* What you are asked to do *
Give back the text of every row below, line for line and unchanged.
[[ Data provided, beginning ]]
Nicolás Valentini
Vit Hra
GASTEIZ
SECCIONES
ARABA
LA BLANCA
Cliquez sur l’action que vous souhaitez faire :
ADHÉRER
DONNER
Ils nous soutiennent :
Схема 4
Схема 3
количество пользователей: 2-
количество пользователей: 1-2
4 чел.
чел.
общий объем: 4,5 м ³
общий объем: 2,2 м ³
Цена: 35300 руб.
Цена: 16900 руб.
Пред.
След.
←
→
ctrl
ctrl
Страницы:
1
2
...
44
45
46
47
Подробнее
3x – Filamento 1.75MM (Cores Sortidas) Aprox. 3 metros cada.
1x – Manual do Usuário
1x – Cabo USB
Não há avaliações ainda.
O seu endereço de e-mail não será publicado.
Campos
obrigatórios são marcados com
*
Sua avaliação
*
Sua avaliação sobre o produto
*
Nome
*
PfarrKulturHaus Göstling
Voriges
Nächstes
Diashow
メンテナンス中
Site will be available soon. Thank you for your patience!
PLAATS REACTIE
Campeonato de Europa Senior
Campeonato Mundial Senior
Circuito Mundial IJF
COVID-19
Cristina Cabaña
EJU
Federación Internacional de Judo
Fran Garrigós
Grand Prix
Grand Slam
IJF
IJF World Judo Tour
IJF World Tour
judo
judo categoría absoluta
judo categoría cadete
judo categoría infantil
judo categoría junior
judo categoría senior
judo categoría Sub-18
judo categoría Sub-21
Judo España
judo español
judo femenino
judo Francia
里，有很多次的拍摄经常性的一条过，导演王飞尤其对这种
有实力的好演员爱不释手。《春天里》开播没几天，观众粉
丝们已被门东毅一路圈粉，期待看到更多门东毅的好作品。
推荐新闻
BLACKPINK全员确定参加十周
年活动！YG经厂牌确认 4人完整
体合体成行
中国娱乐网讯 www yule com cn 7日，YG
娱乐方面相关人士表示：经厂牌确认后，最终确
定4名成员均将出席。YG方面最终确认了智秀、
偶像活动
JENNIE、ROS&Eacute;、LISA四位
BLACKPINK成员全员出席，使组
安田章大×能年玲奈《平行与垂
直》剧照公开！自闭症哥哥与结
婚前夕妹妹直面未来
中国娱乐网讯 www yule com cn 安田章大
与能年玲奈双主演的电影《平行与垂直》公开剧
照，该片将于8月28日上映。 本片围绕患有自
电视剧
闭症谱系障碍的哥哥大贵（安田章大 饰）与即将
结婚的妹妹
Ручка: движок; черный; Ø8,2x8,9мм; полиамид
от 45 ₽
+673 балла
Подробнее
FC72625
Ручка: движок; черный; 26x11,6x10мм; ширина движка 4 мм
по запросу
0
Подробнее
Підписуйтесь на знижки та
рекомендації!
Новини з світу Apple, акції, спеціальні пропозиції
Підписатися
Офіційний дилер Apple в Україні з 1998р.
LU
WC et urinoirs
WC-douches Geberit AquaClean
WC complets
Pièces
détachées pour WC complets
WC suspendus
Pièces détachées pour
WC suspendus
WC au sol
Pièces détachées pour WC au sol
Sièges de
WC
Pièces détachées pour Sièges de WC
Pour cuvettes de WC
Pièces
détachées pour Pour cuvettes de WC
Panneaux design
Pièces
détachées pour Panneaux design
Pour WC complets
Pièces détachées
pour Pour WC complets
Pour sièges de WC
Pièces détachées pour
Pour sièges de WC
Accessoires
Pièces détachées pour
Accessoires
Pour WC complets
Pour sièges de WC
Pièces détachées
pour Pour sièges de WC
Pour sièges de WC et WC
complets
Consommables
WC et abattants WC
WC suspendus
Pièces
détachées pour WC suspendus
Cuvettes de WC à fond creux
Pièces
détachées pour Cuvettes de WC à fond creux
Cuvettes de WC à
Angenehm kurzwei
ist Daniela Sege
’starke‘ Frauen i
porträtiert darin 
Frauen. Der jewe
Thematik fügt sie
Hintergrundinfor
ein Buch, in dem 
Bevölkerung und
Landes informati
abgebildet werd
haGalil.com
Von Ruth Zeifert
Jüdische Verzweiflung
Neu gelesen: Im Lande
[[ Data provided, end ]]
* Task result *
Nicolás Valentini
Vit Hra
GASTEIZ
SECCIONES
ARABA
LA BLANCA
Cliquez sur l’action que vous souhaitez faire :
ADHÉRER
DONNER
Ils nous soutiennent :
Схема 4
Схема 3
количество пользователей: 2-
количество пользователей: 1-2
4 чел.
чел.
общий объем: 4,5 м ³
общий объем: 2,2 м ³
Цена: 35300 руб.
Цена: 16900 руб.
Пред.
След.
←
→
ctrl
ctrl
Страницы:
1
2
...
44
45
46
47
Подробнее
3x – Filamento 1.75MM (Cores Sortidas) Aprox. 3 metros cada.
1x – Manual do Usuário
1x – Cabo USB
Não há avaliações ainda.
O seu endereço de e-mail não será publicado.
Campos
obrigatórios são marcados com
*
Sua avaliação
*
Sua avaliação sobre o produto
*
Nome
*
PfarrKulturHaus Göstling
Voriges
Nächstes
Diashow
メンテナンス中
Site will be available soon. Thank you for your patience!
PLAATS REACTIE
Campeonato de Europa Senior
Campeonato Mundial Senior
Circuito Mundial IJF
COVID-19
Cristina Cabaña
EJU
Federación Internacional de Judo
Fran Garrigós
Grand Prix
Grand Slam
IJF
IJF World Judo Tour
IJF World Tour
judo
judo categoría absoluta
judo categoría cadete
judo categoría infantil
judo categoría junior
judo categoría senior
judo categoría Sub-18
judo categoría Sub-21
Judo España
judo español
judo femenino
judo Francia
里，有很多次的拍摄经常性的一条过，导演王飞尤其对这种
有实力的好演员爱不释手。《春天里》开播没几天，观众粉
丝们已被门东毅一路圈粉，期待看到更多门东毅的好作品。
推荐新闻
BLACKPINK全员确定参加十周
年活动！YG经厂牌确认 4人完整
体合体成行
中国娱乐网讯 www yule com cn 7日，YG
娱乐方面相关人士表示：经厂牌确认后，最终确
定4名成员均将出席。YG方面最终确认了智秀、
偶像活动
JENNIE、ROS&Eacute;、LISA四位
BLACKPINK成员全员出席，使组
安田章大×能年玲奈《平行与垂
直》剧照公开！自闭症哥哥与结
婚前夕妹妹直面未来
中国娱乐网讯 www yule com cn 安田章大
与能年玲奈双主演的电影《平行与垂直》公开剧
照，该片将于8月28日上映。 本片围绕患有自
电视剧
闭症谱系障碍的哥哥大贵（安田章大 饰）与即将
结婚的妹妹
Ручка: движок; черный; Ø8,2x8,9мм; полиамид
от 45 ₽
+673 балла
Подробнее
FC72625
Ручка: движок; черный; 26x11,6x10мм; ширина движка 4 мм
по запросу
0
Подробнее
Підписуйтесь на знижки та
рекомендації!
Новини з світу Apple, акції, спеціальні пропозиції
Підписатися
Офіційний дилер Apple в Україні з 1998р.
LU
WC et urinoirs
WC-douches Geberit AquaClean
WC complets
Pièces
détachées pour WC complets
WC suspendus
Pièces détachées pour
WC suspendus
WC au sol
Pièces détachées pour WC au sol
Sièges de
WC
Pièces détachées pour Sièges de WC
Pour cuvettes de WC
Pièces
détachées pour Pour cuvettes de WC
Panneaux design
Pièces
détachées pour Panneaux design
Pour WC complets
Pièces détachées
pour Pour WC complets
Pour sièges de WC
Pièces détachées pour
Pour sièges de WC
Accessoires
Pièces détachées pour
Accessoires
Pour WC complets
Pour sièges de WC
Pièces détachées
pour Pour sièges de WC
Pour sièges de WC et WC
complets
Consommables
WC et abattants WC
WC suspendus
Pièces
détachées pour WC suspendus
Cuvettes de WC à fond creux
Pièces
détachées pour Cuvettes de WC à fond creux
Cuvettes de WC à
Angenehm kurzwei
ist Daniela Sege
’starke‘ Frauen i
porträtiert darin 
Frauen. Der jewe
Thematik fügt sie
Hintergrundinfor
ein Buch, in dem 
Bevölkerung und
Landes informati
abgebildet werd
haGalil.com
Von Ruth Zeifert
Jüdische Verzweiflung
Neu gelesen: Im Lande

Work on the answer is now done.